Use Case	Latencies (ms)	Penalty per TX (%)
Pgbench default vs with audit triggers for all 3 updated tables	1.173 vs 1.178	0.4%
Single table update (pgbench_accounts) vs with 1 audit trigger	0.390 vs 0.405	3.9%
Single table update (pgbench_accounts) vs with 1 audit trigger written in “C”	0.390 vs 0.401	2.8%
Single table update vs with 1 “insert logging” trigger	0.390 vs 0.436	11.8%
Pgbench default vs with 3 “insert logging” triggers on updated tables	1.173 vs 1.285	9.6%

Bonus track - trigger trivia!

Did you know that in Postgres one can also write DDL triggers so that you can capture/reject/log structural changes for all kinds of database objects?

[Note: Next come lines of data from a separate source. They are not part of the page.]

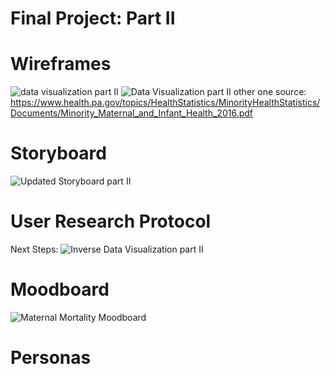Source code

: # Final Project: Part II

# Wireframes
![data visualization part II](https://user-images.githubusercontent.com/54918227/66152323-3f141e80-e5e7-11e9-9284-50bf0d10f6d4.JPG)
![Data Visualization part II other one](https://user-images.githubusercontent.com/54918227/66152413-6539be80-e5e7-11e9-854c-cbf449a953aa.JPG)
source: https://www.health.pa.gov/topics/HealthStatistics/MinorityHealthStatistics/Documents/Minority_Maternal_and_Infant_Health_2016.pdf

# Storyboard
![Updated Storyboard part II](https://user-images.githubusercontent.com/54918227/66152621-d7120800-e5e7-11e9-90cc-8d9dd1b96841.jpg)

# User Research Protocol


Next Steps: 
![Inverse Data Visualization part II](https://user-images.githubusercontent.com/54918227/66152685-ff9a0200-e5e7-11e9-8db9-c37b4938350a.JPG)

# Moodboard
![Maternal Mortality Moodboard](https://user-images.githubusercontent.com/54918227/66152494-91edd600-e5e7-11e9-8b08-e5a72e37573d.JPG)

# Personas

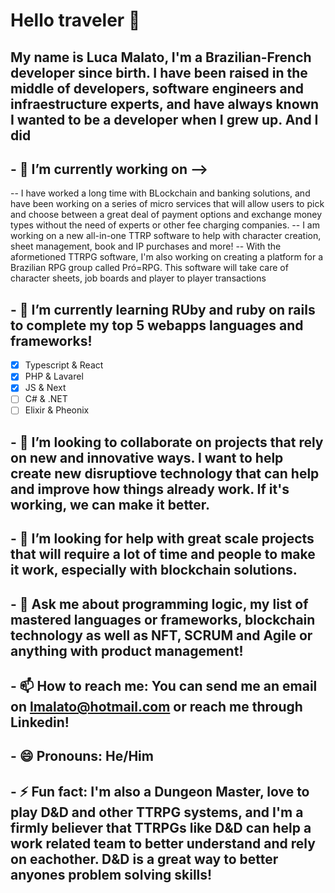 # Hello traveler 👋
## My name is Luca Malato, I'm a Brazilian-French developer since birth. I have been raised in the middle of developers, software engineers and infraestructure experts, and have always known I wanted to be a developer when I grew up. And I did

<!--
**LucaRM/LucaRM** is a ✨ _special_ ✨ repository because its `README.md` (this file) appears on your GitHub profile.

Here are some ideas to get you started:
-->

## - 🔭 I’m currently working on -->
   --  I have worked a long time with BLockchain and banking solutions, and have been working on a series of micro services that will allow users to pick and choose between a great deal of payment options and exchange money types without the need of experts or other fee charging companies.
   -- I am working on a new all-in-one  TTRP software to help with character creation, sheet management, book and IP purchases and more!
   -- With the aformetioned TTRPG software, I'm also working on creating a platform for a Brazilian RPG group called Pró=RPG. This software will take care of character sheets, job boards and player to player transactions
  
## - 🌱 I’m currently learning RUby and ruby on rails to complete my top 5 webapps languages and frameworks!
   - [X] Typescript & React 
   - [X] PHP & Lavarel
   - [X] JS & Next
   - [ ] C# & .NET
   - [ ] Elixir & Pheonix

## - 👯 I’m looking to collaborate on projects that rely on new and innovative ways. I want to help create new disruptiove technology that can help and improve how things already work. If it's working, we can make it better.

## - 🤔 I’m looking for help with great scale projects that will require a lot of time and people to make it work, especially with blockchain solutions.

## - 💬 Ask me about programming logic, my list of mastered languages or frameworks, blockchain technology as well as NFT, SCRUM and Agile or anything with product management!

## - 📫 How to reach me: You can send me an email on lmalato@hotmail.com or reach me through Linkedin!

## - 😄 Pronouns: He/Him

## - ⚡ Fun fact: I'm also a Dungeon Master, love to play D&D and other TTRPG systems, and I'm a firmly believer that TTRPGs like D&D can help a work related team to better understand and rely on eachother. D&D is a great way to better anyones problem solving skills!

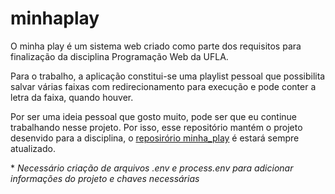 # minhaplay
O minha play é um sistema web criado como parte dos requisitos para finalização da disciplina Programação Web da UFLA.

Para o trabalho, a aplicação constitui-se uma playlist pessoal que possibilita salvar várias faixas com redirecionamento para execução e pode conter a letra da faixa, quando houver.

Por ser uma ideia pessoal que gosto muito, pode ser que eu continue trabalhando nesse projeto. Por isso, esse repositório mantém o projeto desenvido para a disciplina, o [reposirório minha_play](https://github.com/mateuscarvalhog/minha_play) é estará sempre atualizado.

\* *Necessário criação de arquivos .env e process.env para adicionar informações do projeto e chaves necessárias*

Most prominent use case might be checking for full table re-writes during business hours.

Also there are “statement level” triggers that are executed only once per SQL. They’re actually the default even if you don’t specify the level. And in Postgres 10 they were also extended with the “transition tables” feature, allowing you to inspect all rows changed by the statement to possibly do some summary aggregations or validation.
When you have many triggers on a table the execution order happens alphabetically by trigger name! Additionally in case of BEFORE and INSTEAD OF triggers, the possibly-modified row returned by each trigger becomes the input to the next trigger.

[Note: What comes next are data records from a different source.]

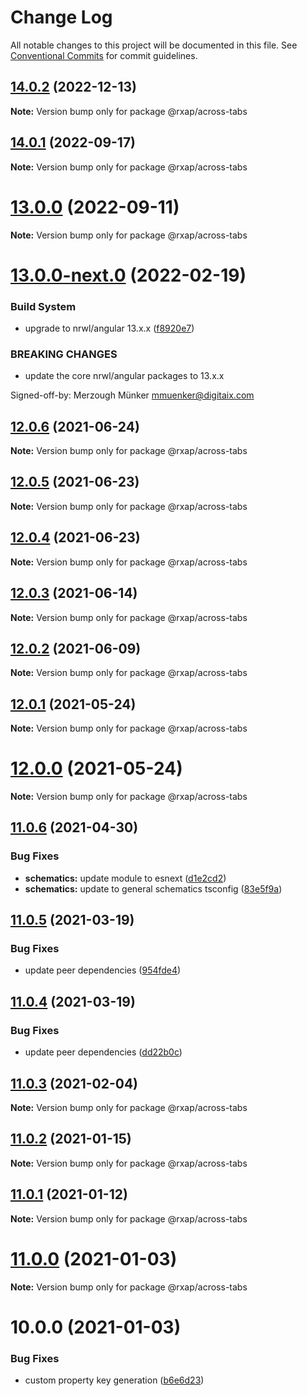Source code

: # Change Log

All notable changes to this project will be documented in this file.
See [Conventional Commits](https://conventionalcommits.org) for commit guidelines.

## [14.0.2](https://gitlab.com/rxap/packages/compare/@rxap/across-tabs@14.0.1...@rxap/across-tabs@14.0.2) (2022-12-13)

**Note:** Version bump only for package @rxap/across-tabs





## [14.0.1](https://gitlab.com/rxap/packages/compare/@rxap/across-tabs@13.0.0...@rxap/across-tabs@14.0.1) (2022-09-17)

**Note:** Version bump only for package @rxap/across-tabs





# [13.0.0](https://gitlab.com/rxap/packages/compare/@rxap/across-tabs@13.0.0-next.0...@rxap/across-tabs@13.0.0) (2022-09-11)

**Note:** Version bump only for package @rxap/across-tabs





# [13.0.0-next.0](https://gitlab.com/rxap/packages/compare/@rxap/across-tabs@12.0.6...@rxap/across-tabs@13.0.0-next.0) (2022-02-19)


### Build System

* upgrade to nrwl/angular 13.x.x ([f8920e7](https://gitlab.com/rxap/packages/commit/f8920e7dde7bd2d4b4efac2b7097543d51482f81))


### BREAKING CHANGES

* update the core nrwl/angular packages to 13.x.x

Signed-off-by: Merzough Münker <mmuenker@digitaix.com>





## [12.0.6](https://gitlab.com/rxap/packages/compare/@rxap/across-tabs@12.0.5...@rxap/across-tabs@12.0.6) (2021-06-24)

**Note:** Version bump only for package @rxap/across-tabs





## [12.0.5](https://gitlab.com/rxap/packages/compare/@rxap/across-tabs@12.0.4...@rxap/across-tabs@12.0.5) (2021-06-23)

**Note:** Version bump only for package @rxap/across-tabs





## [12.0.4](https://gitlab.com/rxap/packages/compare/@rxap/across-tabs@12.0.3...@rxap/across-tabs@12.0.4) (2021-06-23)

**Note:** Version bump only for package @rxap/across-tabs





## [12.0.3](https://gitlab.com/rxap/packages/compare/@rxap/across-tabs@12.0.2...@rxap/across-tabs@12.0.3) (2021-06-14)

**Note:** Version bump only for package @rxap/across-tabs





## [12.0.2](https://gitlab.com/rxap/packages/compare/@rxap/across-tabs@11.0.7...@rxap/across-tabs@12.0.2) (2021-06-09)

**Note:** Version bump only for package @rxap/across-tabs





## [12.0.1](https://gitlab.com/rxap/packages/compare/@rxap/across-tabs@12.0.0...@rxap/across-tabs@12.0.1) (2021-05-24)

**Note:** Version bump only for package @rxap/across-tabs





# [12.0.0](https://gitlab.com/rxap/packages/compare/@rxap/across-tabs@11.0.6...@rxap/across-tabs@12.0.0) (2021-05-24)

**Note:** Version bump only for package @rxap/across-tabs





## [11.0.6](https://gitlab.com/rxap/packages/compare/@rxap/across-tabs@11.0.5...@rxap/across-tabs@11.0.6) (2021-04-30)


### Bug Fixes

* **schematics:** update module to esnext ([d1e2cd2](https://gitlab.com/rxap/packages/commit/d1e2cd252f3866471935131187b3acaefe2cca82))
* **schematics:** update to general schematics tsconfig ([83e5f9a](https://gitlab.com/rxap/packages/commit/83e5f9a0cf1810686a503425d87a5e4ae30b8c84))





## [11.0.5](https://gitlab.com/rxap/packages/compare/@rxap/across-tabs@11.0.4...@rxap/across-tabs@11.0.5) (2021-03-19)


### Bug Fixes

* update peer dependencies ([954fde4](https://gitlab.com/rxap/packages/commit/954fde47836ff0c1f25a77c33ff871ddc7685b6c))





## [11.0.4](https://gitlab.com/rxap/packages/compare/@rxap/across-tabs@11.0.3...@rxap/across-tabs@11.0.4) (2021-03-19)


### Bug Fixes

* update peer dependencies ([dd22b0c](https://gitlab.com/rxap/packages/commit/dd22b0ce053bc266c7aea659a2faf3be39f424e7))





## [11.0.3](https://gitlab.com/rxap/packages/compare/@rxap/across-tabs@11.0.2...@rxap/across-tabs@11.0.3) (2021-02-04)

**Note:** Version bump only for package @rxap/across-tabs





## [11.0.2](https://gitlab.com/rxap/packages/compare/@rxap/across-tabs@11.0.1...@rxap/across-tabs@11.0.2) (2021-01-15)

**Note:** Version bump only for package @rxap/across-tabs





## [11.0.1](https://gitlab.com/rxap/packages/compare/@rxap/across-tabs@11.0.0...@rxap/across-tabs@11.0.1) (2021-01-12)

**Note:** Version bump only for package @rxap/across-tabs





# [11.0.0](https://gitlab.com/rxap/packages/compare/@rxap/across-tabs@10.0.0...@rxap/across-tabs@11.0.0) (2021-01-03)

**Note:** Version bump only for package @rxap/across-tabs





# 10.0.0 (2021-01-03)


### Bug Fixes

* custom property key generation ([b6e6d23](https://gitlab.com/rxap/packages/commit/b6e6d23215f0b35e0de2d35003b186a3d435b8e4))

Row level BEFORE triggers are much more “cheaper” then AFTER triggers when updating a lot of rows, as they fire immediately vs at the end of the statement in which case Postgres needs to temporarily store the row state information. Situation can usually be alleviated though with some sane WHEN conditions in trigger declarations.
And yes, it’s possible to create for example an insert trigger that inserts again into the same table that caused the trigger to fire:) Won’t then there be an infinite loop, eating up all your disk space? Yes it would...if max_stack_depth wouldn’t kick in 😉 But of course I’d advise you to keep triggers always as simple as possible.
For writing triggers you’re not actually tied to most popular trigger language of PL/pgSQL and abovementioned “C” - at least PL/Python and PL/Perl also support triggers, and there might be some more.
Postgres 11 will include support for triggers on partitioned tables, allowing to declare them only once! Currently one had to define them for all sub-partitions separately.